WHAT YOU SHOULD DO
Exclude the images and repeat all remaining entries exactly.

RECORDS PROVIDED

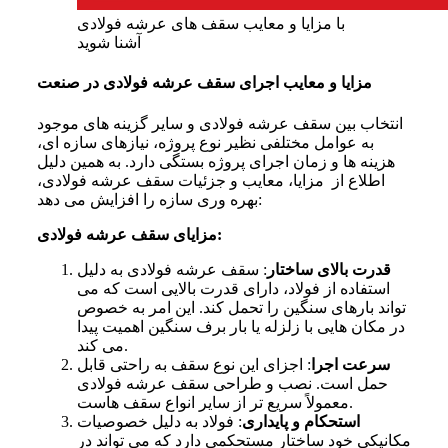
با مزایا و معایب سقف های عرشه فولادی
آشنا شوید
مزایا و معایب اجرای سقف عرشه فولادی در صنعت
انتخاب بین سقف عرشه فولادی و سایر گزینه های موجود
به عوامل مختلفی نظیر نوع پروژه، نیازهای سازه ای،
هزینه ها و زمان اجرای پروژه بستگی دارد. به همین دلیل
اطلاع از مزایا، معایب و جزئیات سقف عرشه فولادی،
بهره وری سازه را افزایش می دهد:
ای سقف عرشه فولادی:
مزای
قدرت بالای ساختار
: سقف عرشه فولادی به دلیل
استفاده از فولاد، دارای قدرت بالایی است که می
تواند بارهای سنگین را تحمل کند. این امر به خصوص
در مکان هایی با زلزله یا بار برف سنگین اهمیت پیدا
می کند.
سرعت اجرا
: اجزای این نوع سقف به راحتی قابل
حمل است. نصب و طراحی سقف عرشه فولادی
معمولاً سریع تر از سایر انواع سقف هاست.
استحکام و پایداری
: فولاد به دلیل خصوصیات
مکانیکی خود ساختار مستحکمی دارد که می تواند در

ANSWER TO THIS PROBLEM
با مزایا و معایب سقف های عرشه فولادی
آشنا شوید
مزایا و معایب اجرای سقف عرشه فولادی در صنعت
انتخاب بین سقف عرشه فولادی و سایر گزینه های موجود
به عوامل مختلفی نظیر نوع پروژه، نیازهای سازه ای،
هزینه ها و زمان اجرای پروژه بستگی دارد. به همین دلیل
اطلاع از مزایا، معایب و جزئیات سقف عرشه فولادی،
بهره وری سازه را افزایش می دهد:
ای سقف عرشه فولادی:
مزای
قدرت بالای ساختار
: سقف عرشه فولادی به دلیل
استفاده از فولاد، دارای قدرت بالایی است که می
تواند بارهای سنگین را تحمل کند. این امر به خصوص
در مکان هایی با زلزله یا بار برف سنگین اهمیت پیدا
می کند.
سرعت اجرا
: اجزای این نوع سقف به راحتی قابل
حمل است. نصب و طراحی سقف عرشه فولادی
معمولاً سریع تر از سایر انواع سقف هاست.
استحکام و پایداری
: فولاد به دلیل خصوصیات
مکانیکی خود ساختار مستحکمی دارد که می تواند در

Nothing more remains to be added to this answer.